This humble ’41 Chevy is a WWII workhorse from Canada’s MCP output
Overshadowed by the $150,000 sale of General Patton’s Dodge command car, this 1941 Chevrolet 1543 GS pickup sold at a properly modest $6250 at Worldwide’s Auburn auction last weekend. Clad in a panoply of flat-olive steel, it’s the unassuming type.
Nonetheless, the truck has a fascinating history. One of Canada’s many so-called Modified Conventional Pattern (MCP) vehicles produced for World War II, its footprint traveled far beyond the boundaries of its birthplace in Oshawa, Ontario. Oshawa is the province’s mid-sized “Motor City” and home to GM’s recently defunct Canadian assembly plant.
In 1940, the Miracle of Dunkirk (Operation Dynamo) saved hundreds of thousands of lives by evacuating Allied soldiers out of northern France. It also taxed Great Britain’s armament count severely. Piles of vehicles, weapons, and supplies were left behind, ruined in scrap all over western France, after the Allies made their final retreat over the Channel back into England. Shortages ensued, and not long after pressure started to mount on the entire Commonwealth of Nations to recoup these losses, fast.
Luckily for the Brits, the seasoned Canadian factories were already attuned to operating at high levels of production. Tax advantages and import laws meant that General Motors, Ford, and Chrysler subsidiaries were all long established in Canada, and their initial MCP vehicles were by all accounts a reliable bunch of pre-existing commercial or civilian exports with necessary tweaks for military use. Although initially penned as a temporary venture, MCP production continued through 1942, until the more nuanced Canadian Military Pattern (CMP) designs could effectively take over as common standard during the latter half of the conflict.

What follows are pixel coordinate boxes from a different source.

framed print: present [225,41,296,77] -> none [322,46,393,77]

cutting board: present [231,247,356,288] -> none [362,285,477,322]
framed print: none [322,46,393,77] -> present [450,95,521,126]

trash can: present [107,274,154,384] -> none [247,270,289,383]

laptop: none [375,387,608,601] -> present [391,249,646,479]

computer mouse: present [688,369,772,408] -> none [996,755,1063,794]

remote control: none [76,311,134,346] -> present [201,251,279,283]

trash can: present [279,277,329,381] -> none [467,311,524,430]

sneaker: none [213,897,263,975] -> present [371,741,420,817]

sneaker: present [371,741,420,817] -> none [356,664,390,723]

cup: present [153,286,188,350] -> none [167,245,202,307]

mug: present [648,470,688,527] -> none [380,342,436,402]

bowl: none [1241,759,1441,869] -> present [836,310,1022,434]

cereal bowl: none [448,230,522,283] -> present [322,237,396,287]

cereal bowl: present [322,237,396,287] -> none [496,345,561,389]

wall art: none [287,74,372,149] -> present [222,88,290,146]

Available figures suggest that over 800,000 vehicles came from GM, Ford, and Chrysler of Canada during the war—a little over 300,000 of which were MCPs. That’s incredible in its own right, considering so much of the contemporary workforce left after enlisting, nearly 10 percent of the entire Canadian population at that time. Like many other facilities, Oshawa relied heavily upon female workers to fill up the assembly lines.
This ’41 Chevy 1543 GS pickup is said to have originally landed in the hands of Britain’s Royal Air Force. The weight displacement front to rear, combined with a dually rear-wheel drivetrain, makes this rig most effective under heavy load on hard surfaces. Its most obvious cosmetic flaws seem to be some scarring in the front bumper and a couple of tears in the seat—small grievances, really, that would suggest this pickup likely never left an airfield tarmac once it arrived at its destination.
Power comes from Chevrolet’s tried-and-true 216 Stovebolt Six and four-on-the-floor transmission. The sound-over-speed duo could squeeze out all 90 horses to reach 50 mph at the top end, making it highly unlikely that any of the Tommies clamored to get behind the wheel when rushing to race one another down an open runway.
From a collector’s standpoint, 3-ton MPCs are an important piece of WWII history. For inexperienced collectors seeking entry into the military hobby, it wouldn’t be a bad place to start, either. Prices are fair, and maintenance costs on these pickups would be reasonable, considering most of the parts are interchangeable with other factory commercial and civilian haulers of the era.
While this pickup is lacking the esteem of the name (someone like a MacArthur, or Patton) to elevate itself into WWII lore, it exists as a rare well-conditioned example that represents the many trucks of its kind which did not survive to the present day. It was once in the hands of resilient workers, fighters, and patriots, and that’s worth honoring.